After graduating from the program and completing his M.S. in applied economics, Eichenberg reported for active duty at Hawaii’s famed Schofield Barracks in October 1977—the same filming location as the movie From Here To Eternity. Here he met his wife, Yvonne Kuwana, at a dinner at the Pearl Harbor Officers Club. One year later, the couple married at the post before relocating to Fort Polk, just outsideof Leesville, Louisiana.

After decades of dual civilian and military reserve careers, Eichenberg was recalled to active duty when his command came up for rotation in Iraq in 2005, requesting a job as director of the National Iraqi Assistance Center (NIAC), a walk-in humanitarian assistance facility with “30 dedicated Iraqis on staff, Sunnis, Shias, and Kurds, who all got along and risked their lives every day to come to work.”

While director, Eichenberg oversaw support staff at the NIAC in addition to Kuwait City and the American Embassy in Amman, Jordan. “As a relatively small operation, we were at the lower end of thespectrum compared to the mega projects being run by the State Department and the United States Agency for International Development,” explains Eichenberg, “so what we did had immediate results.”

NIAC projects included directing the Baghdad Job Fair, locating missing persons, assisting battered women and children through safe houses and counseling, and providing sewing machines to help local women make and sell scarves at local bazars in Baghdad. The Center’s medical section assisted patients who had nowhere else to go outside of the NIAC.
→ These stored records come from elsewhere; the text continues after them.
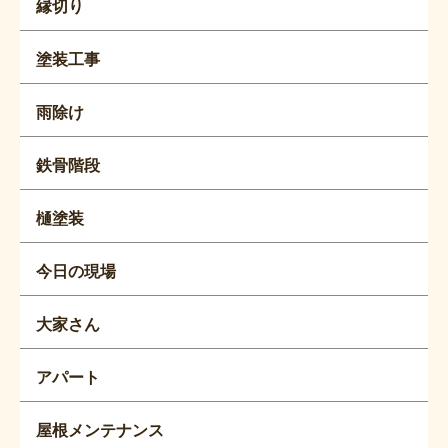
縁切り
塗装工事
雨除け
鉄骨階段
樋塗装
今日の現場
大家さん
アパート
屋根メンテナンス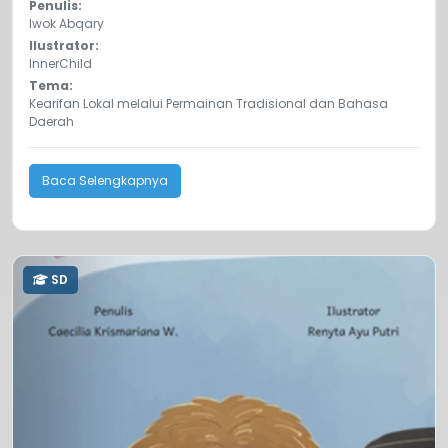
Penulis:
Iwok Abqary
Ilustrator:
InnerChild
Tema:
Kearifan Lokal melalui Permainan Tradisional dan Bahasa
Daerah
Baca Selengkapnya
SD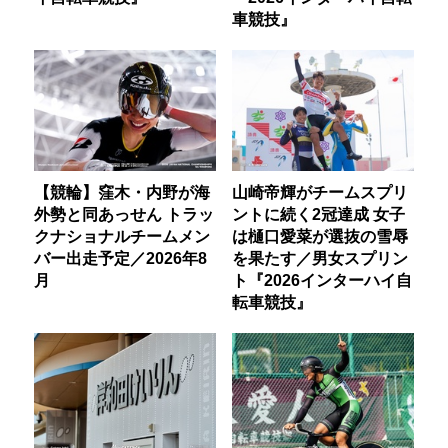
車競技』
【競輪】窪木・内野が海
山崎帝輝がチームスプリ
外勢と同あっせん トラッ
ントに続く2冠達成 女子
クナショナルチームメン
は樋口愛菜が選抜の雪辱
バー出走予定／2026年8
を果たす／男女スプリン
月
ト『2026インターハイ自
転車競技』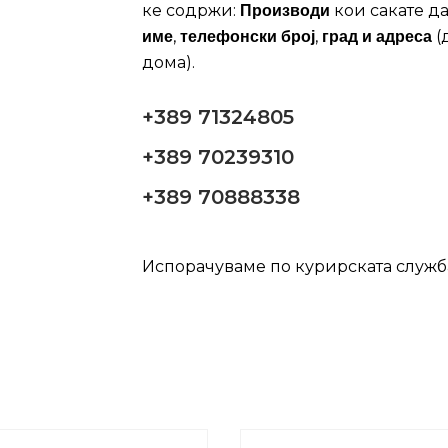
ке содржи:
кои сакате да
Производи
,
,
(
име
телефонски број
град и адреса
дома).
+389 71324805
+389 70239310
+389 70888338
Испорачуваме по курирската служ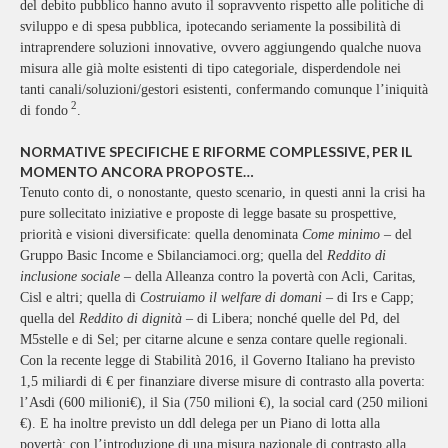
del debito pubblico hanno avuto il sopravvento rispetto alle politiche di
sviluppo e di spesa pubblica, ipotecando seriamente la possibilità di
intraprendere soluzioni innovative, ovvero aggiungendo qualche nuova
misura alle già molte esistenti di tipo categoriale, disperdendole nei
tanti canali/soluzioni/gestori esistenti, confermando comunque l’iniquità
2
di fondo
.
NORMATIVE SPECIFICHE E RIFORME COMPLESSIVE, PER IL
MOMENTO ANCORA PROPOSTE…
Tenuto conto di, o nonostante, questo scenario, in questi anni la crisi ha
pure sollecitato iniziative e proposte di legge basate su prospettive,
priorità e visioni diversificate: quella denominata
Come minimo
– del
Gruppo Basic Income e Sbilanciamoci.org; quella del
Reddito di
inclusione sociale
– della Alleanza contro la povertà con Acli, Caritas,
Cisl e altri; quella di
Costruiamo il welfare di domani
– di Irs e Capp;
quella del
Reddito di dignità
– di Libera; nonché quelle del Pd, del
M5stelle e di Sel; per citarne alcune e senza contare quelle regionali.
Con la recente legge di Stabilità 2016, il Governo Italiano ha previsto
1,5 miliardi di € per finanziare diverse misure di contrasto alla poverta:
l’Asdi (600 milioni€), il Sia (750 milioni €), la social card (250 milioni
€). E ha inoltre previsto un ddl delega per un Piano di lotta alla
povertà: con l’introduzione di una misura nazionale di contrasto alla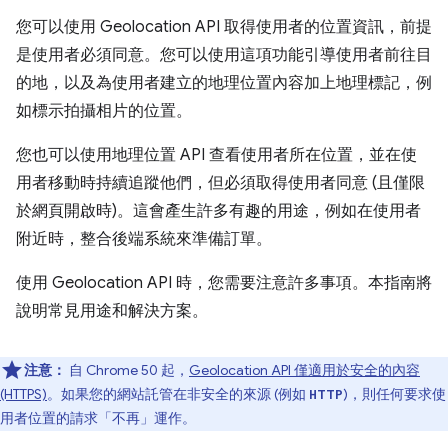
您可以使用 Geolocation API 取得使用者的位置資訊，前提
是使用者必須同意。您可以使用這項功能引導使用者前往目
的地，以及為使用者建立的地理位置內容加上地理標記，例
如標示拍攝相片的位置。
您也可以使用地理位置 API 查看使用者所在位置，並在使
用者移動時持續追蹤他們，但必須取得使用者同意 (且僅限
於網頁開啟時)。這會產生許多有趣的用途，例如在使用者
附近時，整合後端系統來準備訂單。
使用 Geolocation API 時，您需要注意許多事項。本指南將
說明常見用途和解決方案。
注意：
自 Chrome 50 起，
Geolocation API 僅適用於安全的內容
(HTTPS)
。如果您的網站託管在非安全的來源 (例如
)，則任何要求使
HTTP
用者位置的請求「不再」
運作。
“We worked with very dedicated organizations and were able to develop programs for heart surgery, plastic surgery for burn victims, and corneal transplants,” Eichenberg says. “We even had the largest prosthetics clinic in Iraq, which we ultimately turned over to the Iraqi Surgeon General.”

While based in Baghdad, Eichenberg got the idea to form an impromptu SCU Alumni Chapter, which included Lieutenant General Joseph Peterson ’72 and Special Agent Bob Gorini ’69, after running into the latter as he sported an SCU t-shirt during an early morning gym workout.

This year marks Eichenberg’s 40th class reunion year and Santa Clara’s 100th anniversary celebration of the national ROTC program, with many of his ROTC classmates who’ve just wrapped up careers at the Pentagon planning to attend. “It will be amazing to see people you lived with in the dorms 40 years ago,” he says. “I haven’t been back to campus in so long, but to me, Santa Clara has become one of the prettiest campuses in the nation.”